Anonymous No. 916542

What should I study to age a characters face up or down?
Not as drastic as young -> elderly, but say subtracting 10 years from a face that looks about 30, or going from post-pubescent teenager to 30's.

The changes seem to be pretty subtle, but noticeable. I just don't know what to focus on, so if there any resources for this I'd love to hear about them.

I'm guessing babyfat is a factor, maybe skin too?

t. anon who's faces always look a little too old, or a little too young

Anonymous No. 916775

>>916542
Digital tutor tutorials on aging (kinda old):
https://www.pluralsight.com/courses/an-aged-portrait-zbrush-1134
https://www.pluralsight.com/courses/aging-characters-zbrush-143

Skin goes down a you get older.
Skin folds are more affect by gravity, they go down and become more noticable.
Skin wrinkles also get more noticable.
Nose and ears grows.

- _Collected data_:
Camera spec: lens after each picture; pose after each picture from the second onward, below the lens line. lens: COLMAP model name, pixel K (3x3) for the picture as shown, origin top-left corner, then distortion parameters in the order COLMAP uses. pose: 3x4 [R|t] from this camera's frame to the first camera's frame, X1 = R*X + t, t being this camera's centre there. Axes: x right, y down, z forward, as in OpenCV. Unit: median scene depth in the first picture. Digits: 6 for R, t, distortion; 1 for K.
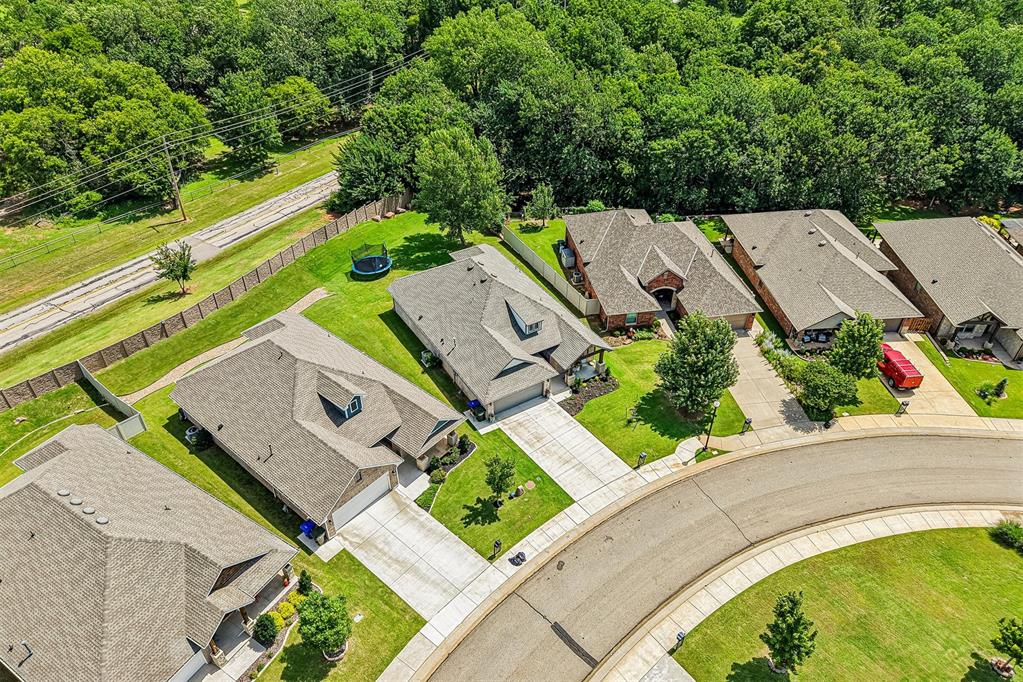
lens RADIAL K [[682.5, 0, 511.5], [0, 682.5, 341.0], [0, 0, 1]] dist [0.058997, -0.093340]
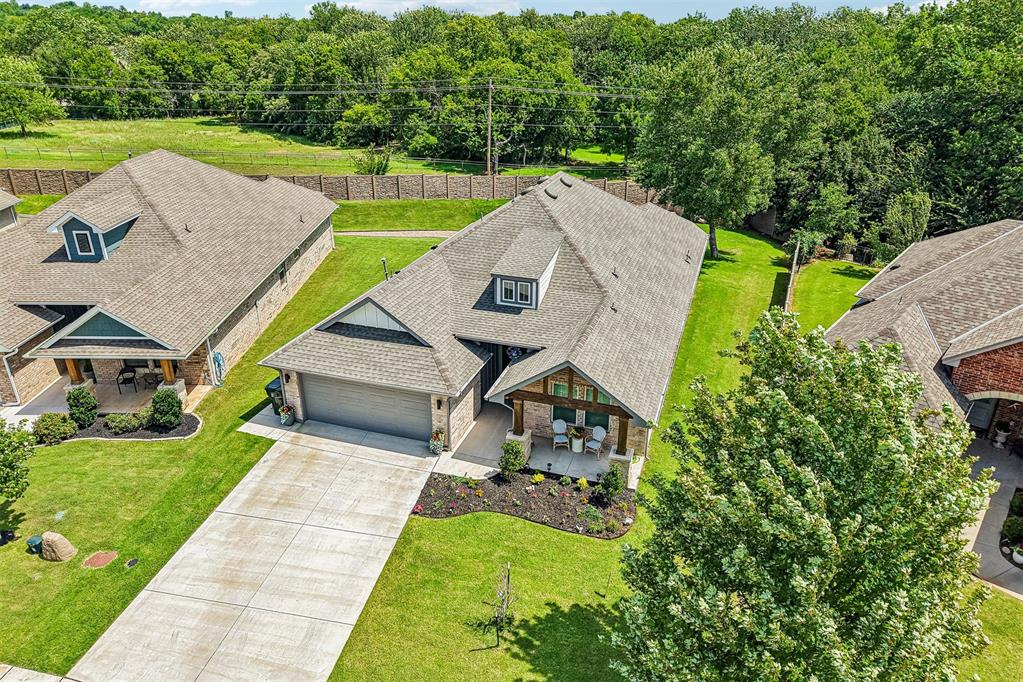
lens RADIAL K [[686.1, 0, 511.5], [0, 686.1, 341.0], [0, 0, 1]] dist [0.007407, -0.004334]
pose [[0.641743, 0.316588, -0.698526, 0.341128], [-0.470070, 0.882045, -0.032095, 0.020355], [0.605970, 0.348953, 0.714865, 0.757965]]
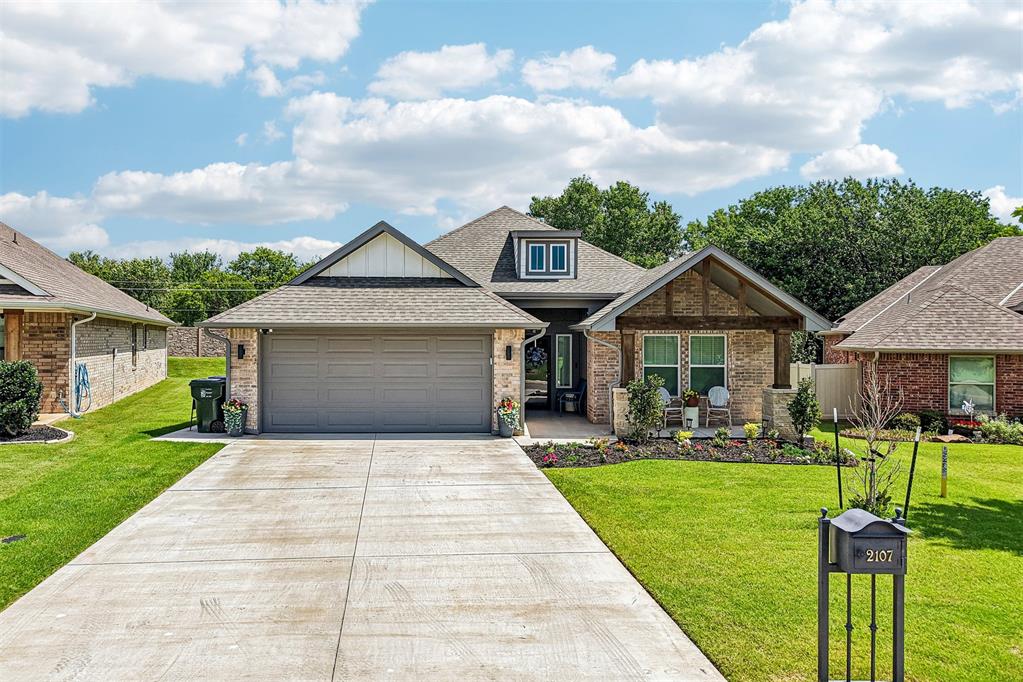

- _What needs to be done_: Copy out the entire forum thread above about making a character's face look older or younger, word for word with nothing changed.

- _Task response_:
Anonymous No. 916542

What should I study to age a characters face up or down?
Not as drastic as young -> elderly, but say subtracting 10 years from a face that looks about 30, or going from post-pubescent teenager to 30's.

The changes seem to be pretty subtle, but noticeable. I just don't know what to focus on, so if there any resources for this I'd love to hear about them.

I'm guessing babyfat is a factor, maybe skin too?

t. anon who's faces always look a little too old, or a little too young

Anonymous No. 916775

>>916542
Digital tutor tutorials on aging (kinda old):
https://www.pluralsight.com/courses/an-aged-portrait-zbrush-1134
https://www.pluralsight.com/courses/aging-characters-zbrush-143

Skin goes down a you get older.
Skin folds are more affect by gravity, they go down and become more noticable.
Skin wrinkles also get more noticable.
Nose and ears grows.